Kita belum lagi berbincang terah keluarga yang ogah kehilangan kue kekuasaan. Sedari anak turunan Sukarno, Soeharto, SBY, hingga dinasti jawara Banten. Sesungguhnya, pola itu juga berlangsung di seantero negara ini. Kita saja yang membiarkan perilaku tengik itu selama ini.
Bukti bahwa sistem demokrasi kita abal-abal adalah, wajah calon presidennya tak pernah berganti selama tiga pemilu. Macam tak ada lagi sosok lain yang lebih pantas memangku jabatan strategis seperti itu.
Namun apa mau dikata. Demokrasi memang membuka pintu pada selain meritokrasi. Malahan yang punya kompetensi menjadi presiden pun bisa dijegal. Kalau perlu, jangan sampai muncul ke permukaan. Sebisa mungkin dibanteras supaya Pancasila berhenti jadi jargon. Undang Undang Dasar 1945 sekadar pemanis bibir belaka.
Tiada mengapa rakyat megap-megap dirajam kemiskinan asalkan konsesi ekonomi tak berpindah tangan kepada yang berhak. Rakyat Indonesia sudah mahir sakit hati sembari gigit jari. Mereka takkan pernah terpikir merevolusi lagi haluan negaranya.
Para petinggi partai juga sudah kadung mendemagogi dirinya. Percuma berkoar. Anjing menggonggong kafilah berlalu. Mereka lebih senang memuja kapital ketimbang budi pekerti. Terlanjur gemar memperkaya diri daripada menggunakan hati nurani.

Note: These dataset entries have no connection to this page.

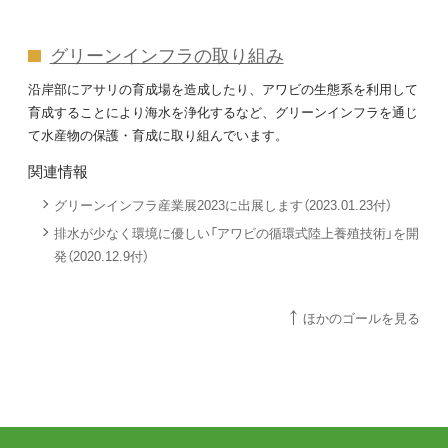
グリーンインフラの取り組み
沿岸部にアサリの育成場を造成したり、アワビの生態系を利用して
育成することにより海水を浄化するなど、グリーンインフラを通じ
て水産物の保護・育成に取り組んでいます。
関連情報
グリーンインフラ産業展2023に出展します（2023.01.23付）
排水が少なく環境に優しい「アワビの循環式陸上養殖技術」を開
発（2020.12.9付）
ほかのゴールを見る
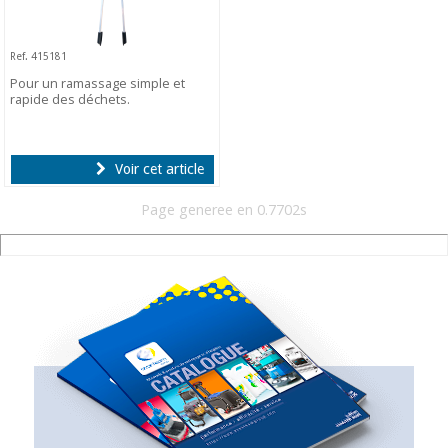
Ref. 415181
Pour un ramassage simple et
rapide des déchets.
Voir cet article
Page generee en 0.7702s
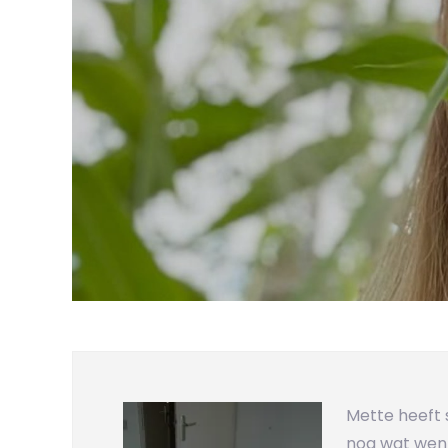
Mette heeft 
nog wat wen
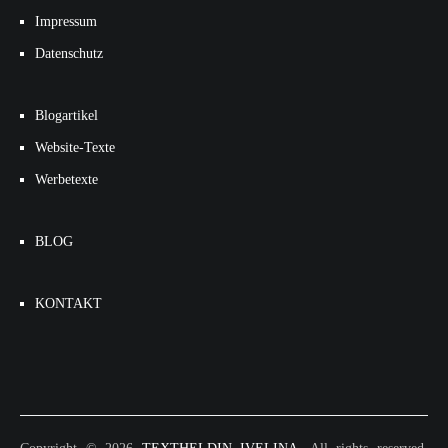
Impressum
Datenschutz
Blogartikel
Website-Texte
Werbetexte
BLOG
KONTAKT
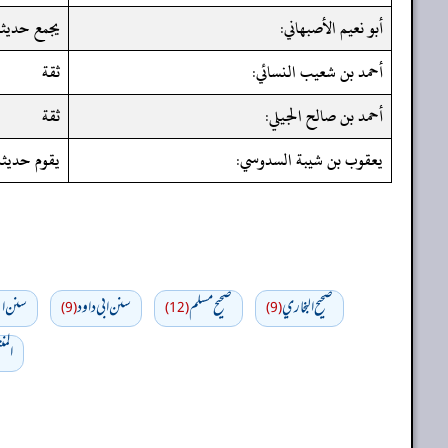
أبو نعيم الأصبهاني:
يجمع حديثه
أحمد بن شعيب النسائي:
ثقة
أحمد بن صالح الجيلي:
ثقة
يعقوب بن شيبة السدوسي:
يقوم حديثه
صحيح البخاري
صحيح مسلم
سنن ابي داود
سنن اب
(9)
(12)
(9)
المن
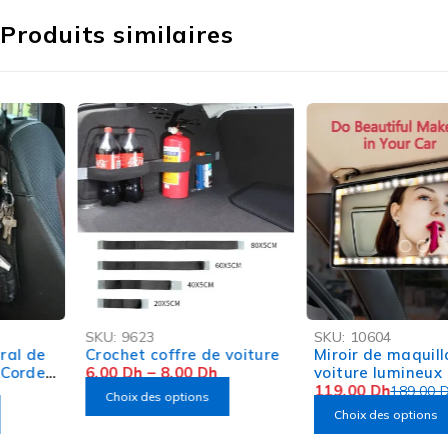
Produits similaires
-68%
-37%
SKU:
9623
SKU:
10604
OFFRE FLASH
Crochet coffre de voiture
Miroir de maquillage de
6,00
Dh
–
8,00
Dh
voiture lumineux
119,00
Dh
189,00
Dh
Choix des options
Choix des options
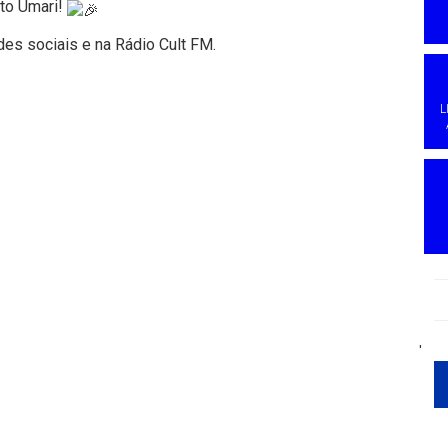
ito Umari!
es sociais e na Rádio Cult FM.
L
'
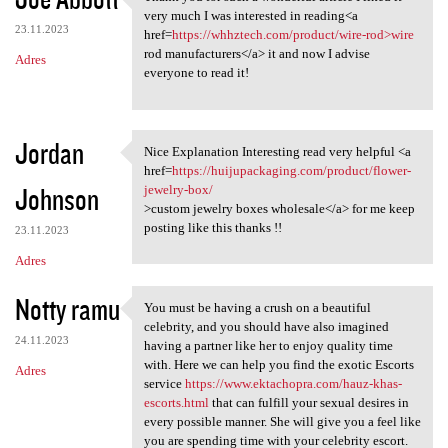
Thank you for such a
o
very much I was interested in reading<a
23.11.2023
m
href=
https://whhztech.com/product/wire-rod>wire
rod manufacturers</a> it and now I advise
Adres
e
everyone to read it!
n
t
Jordan
a
Nice Explanation Interesting read very helpful <a
Nice Explanation Interesting
href=
https://huijupackaging.com/product/flower-
r
Johnson
jewelry-box/
z
>custom jewelry boxes wholesale</a> for me keep
posting like this thanks !!
e
23.11.2023
Adres
Notty ramu
You must be having a crush on a beautiful
You must be having a crush on
celebrity, and you should have also imagined
24.11.2023
having a partner like her to enjoy quality time
with. Here we can help you find the exotic Escorts
Adres
service
https://www.ektachopra.com/hauz-khas-
escorts.html
that can fulfill your sexual desires in
every possible manner. She will give you a feel like
you are spending time with your celebrity escort.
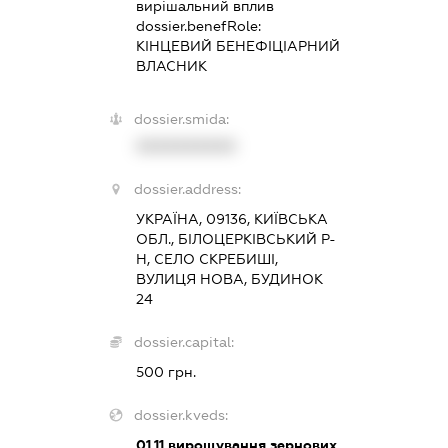
вирішальний вплив
dossier.benefRole:
КІНЦЕВИЙ БЕНЕФІЦІАРНИЙ
ВЛАСНИК
dossier.smida:
XXXXXXXXXX
dossier.address:
УКРАЇНА, 09136, КИЇВСЬКА
ОБЛ., БІЛОЦЕРКІВСЬКИЙ Р-
Н, СЕЛО СКРЕБИШІ,
ВУЛИЦЯ НОВА, БУДИНОК
24
dossier.capital:
500 грн.
dossier.kveds:
01.11
вирощування зернових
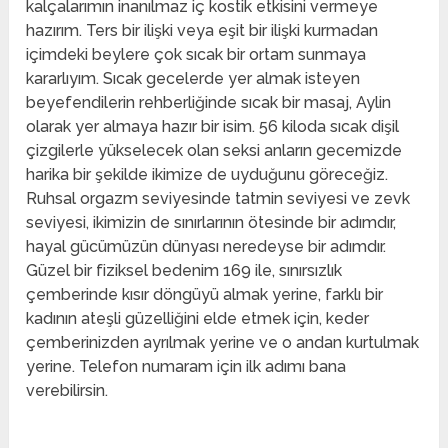
kalçalarımın inanılmaz iç kostik etkisini vermeye
hazırım. Ters bir ilişki veya eşit bir ilişki kurmadan
içimdeki beylere çok sıcak bir ortam sunmaya
kararlıyım. Sıcak gecelerde yer almak isteyen
beyefendilerin rehberliğinde sıcak bir masaj, Aylin
olarak yer almaya hazır bir isim. 56 kiloda sıcak dişil
çizgilerle yükselecek olan seksi anların gecemizde
harika bir şekilde ikimize de uyduğunu göreceğiz.
Ruhsal orgazm seviyesinde tatmin seviyesi ve zevk
seviyesi, ikimizin de sınırlarının ötesinde bir adımdır,
hayal gücümüzün dünyası neredeyse bir adımdır.
Güzel bir fiziksel bedenim 169 ile, sınırsızlık
çemberinde kısır döngüyü almak yerine, farklı bir
kadının ateşli güzelliğini elde etmek için, keder
çemberinizden ayrılmak yerine ve o andan kurtulmak
yerine. Telefon numaram için ilk adımı bana
verebilirsin.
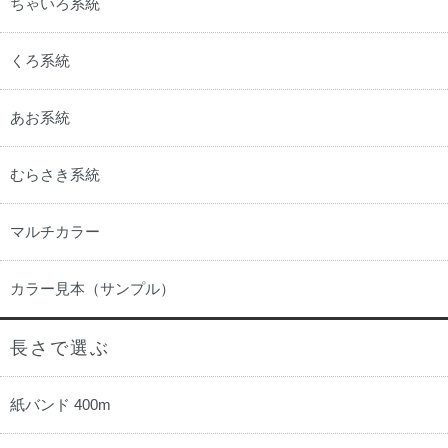
ちゃいろ系統
くろ系統
あお系統
むらさき系統
マルチカラー
カラー見本（サンプル）
長さで選ぶ
紙バンド 400m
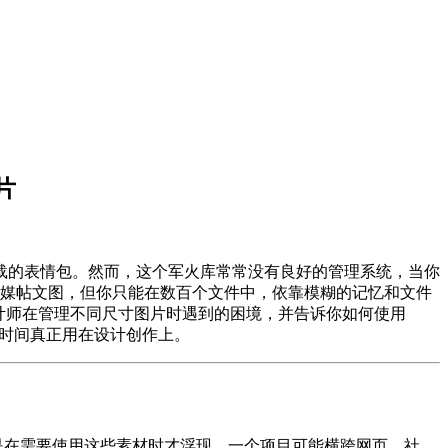
片
载的表情包。然而，这个军火库常常没有良好的管理系统，当你
0 的社媒帖文图，但你只能在数百个文件中，依靠模糊的记忆和文件
计师在管理不同尺寸图片时遇到的困境，并告诉你如何使用
把时间真正用在设计创作上。
总是在需要使用这些素材时才浮现。一个项目可能横跨网页、社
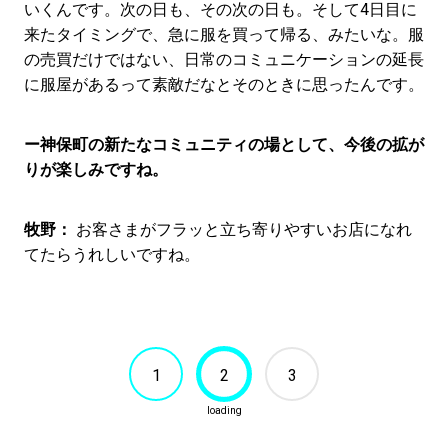
いくんです。次の日も、その次の日も。そして4日目に
来たタイミングで、急に服を買って帰る、みたいな。服
の売買だけではない、日常のコミュニケーションの延長
に服屋があるって素敵だなとそのときに思ったんです。
ー神保町の新たなコミュニティの場として、今後の拡が
りが楽しみですね。
牧野：
お客さまがフラッと立ち寄りやすいお店になれ
てたらうれしいですね。
1
2
3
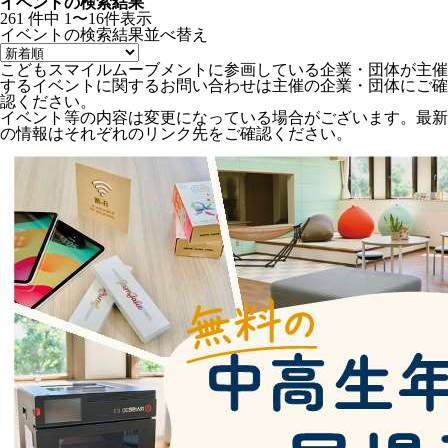
イベントの検索結果
261
件中
1〜16件表示
イベントの検索結果
並べ替え
こどもスマイルムーブメントに参画している企業・団体が主催
するイベントに関するお問い合わせは主催の企業・団体にご確
認ください。
イベント等の内容は変更になっている場合がございます。最新
の情報はそれぞれのリンク先をご確認ください。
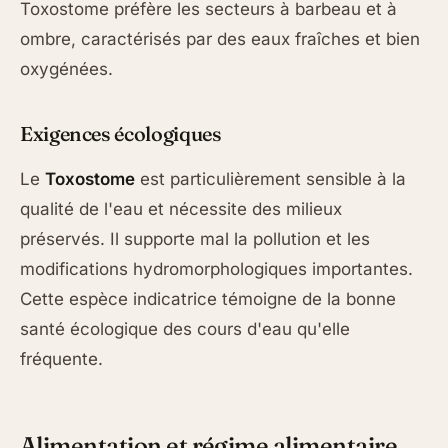
Toxostome préfère les secteurs à barbeau et à
ombre, caractérisés par des eaux fraîches et bien
oxygénées.
Exigences écologiques
Le
Toxostome
est particulièrement sensible à la
qualité de l'eau et nécessite des milieux
préservés. Il supporte mal la pollution et les
modifications hydromorphologiques importantes.
Cette espèce indicatrice témoigne de la bonne
santé écologique des cours d'eau qu'elle
fréquente.
Alimentation et régime alimentaire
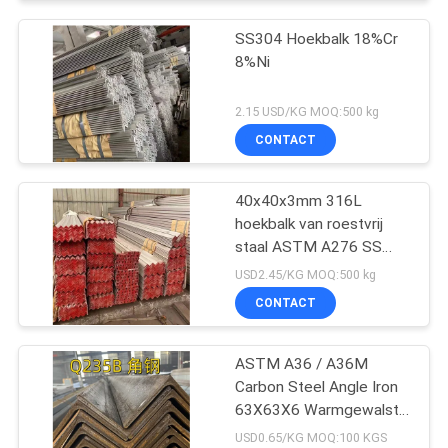
SS304 Hoekbalk 18%Cr
8%Ni
2.15 USD/KG MOQ:500 kg
CONTACT
40x40x3mm 316L
hoekbalk van roestvrij
staal ASTM A276 SS
316L hoekbalk
USD2.45/KG MOQ:500 kg
CONTACT
ASTM A36 / A36M
Carbon Steel Angle Iron
63X63X6 Warmgewalste
gelijkhoekige staaf
USD0.65/KG MOQ:100 KGS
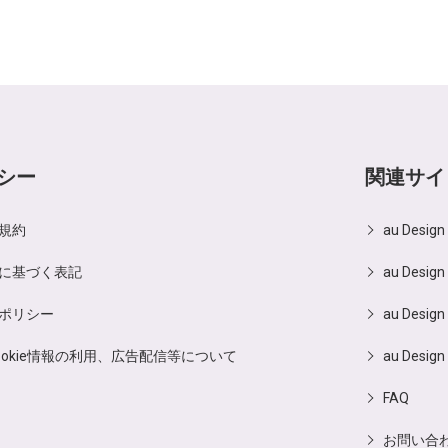
シー
関連サイ
規約
au Desig
に基づく表記
au Design
ポリシー
au Design
ookie情報の利用、広告配信等について
au Design
FAQ
お問い合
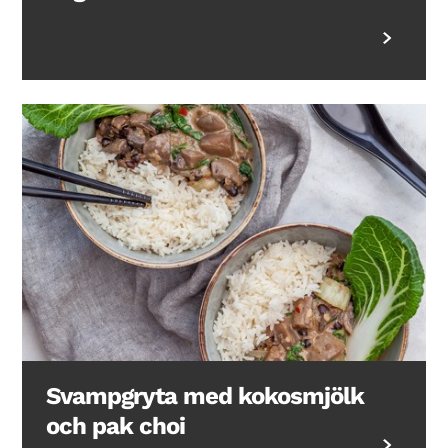
Svampgryta med kokosmjölk
och pak choi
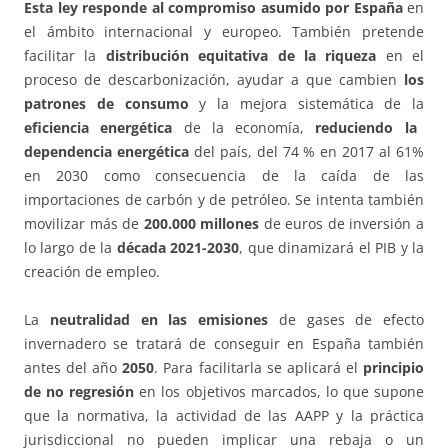
Esta ley responde al compromiso asumido por España
en
el ámbito internacional y europeo. También pretende
facilitar la
distribución equitativa de la riqueza
en el
proceso de descarbonización, ayudar a que cambien
los
patrones de consumo
y la mejora sistemática de la
eficiencia energética
de la economía,
reduciendo la
dependencia energética
del país, del 74 % en 2017 al 61%
en 2030 como consecuencia de la caída de las
importaciones de carbón y de petróleo. Se intenta también
movilizar más de
200.000 millones
de euros de inversión a
lo largo de la
década 2021-2030
, que dinamizará el PIB y la
creación de empleo.
La
neutralidad en las emisiones
de gases de efecto
invernadero se tratará de conseguir en España también
antes del año
2050
. Para facilitarla se aplicará el
principio
de no regresión
en los objetivos marcados, lo que supone
que la normativa, la actividad de las AAPP y la práctica
jurisdiccional no pueden implicar una rebaja o un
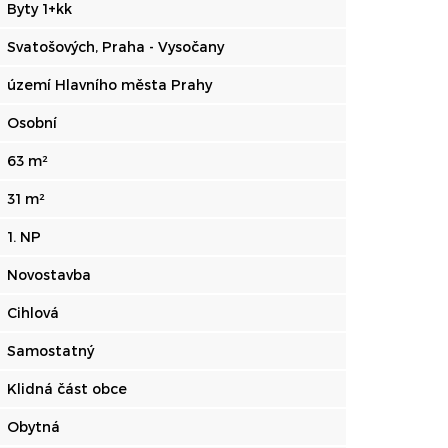
Byty 1+kk
Svatošových, Praha - Vysočany
území Hlavního města Prahy
Osobní
63 m²
31 m²
1. NP
Novostavba
Cihlová
Samostatný
Klidná část obce
Obytná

Palestina di seberang laut terlihat, rakyatnya mati di lumbung padi yang kosong, tak tampak lagi. Mental pengelola negara yang salah urus ini tak lagi mempermasalahkan sawah-ladang kita yang pelan tapi pasti disulap menjadi pabrik dan kluster perumahan. Mereka juga santai saja mengetahui negeri bahari ini kehilangan pamornya di samudera.
Kadangkala kami sering berpikir, jauh lebih baik negara kita menganut sistem monarki saja. Lalu tugas pemerintahan dilaksanakan perdana menteri dengan parlemennya. Britania Raya adalah teladan terbaik untuk ini. Jika tak mau, kita masih bisa kembali pada khazanah luhur bangsa sendiri dengan konsep Tri Tangtu di Buwana: Rama, Rasi, Ratu.
Rama adalah sekumpulan bijak bestari dari tiap provinsi yang bertugas membaca semua gejala zaman. Rasi, para penghayat agama yang mengayomi umat di bawah naungan spiritualitas. Sementara Ratu, bertakhta di karatuan (keraton). Menjalankan titah para Rama-Rasi demi kebahagiaan rakyat semesta. Sunda, Sriwijaya, hingga Majapahit, pernah menggunakannya dalam rentang ribuan tahun sebelum Kesultanan Turki mengubah wajah pemerintahan kita dengan sedemikian rupa. Alhasil, jati diri bangsa matahari ini pun lindap entah ke mana.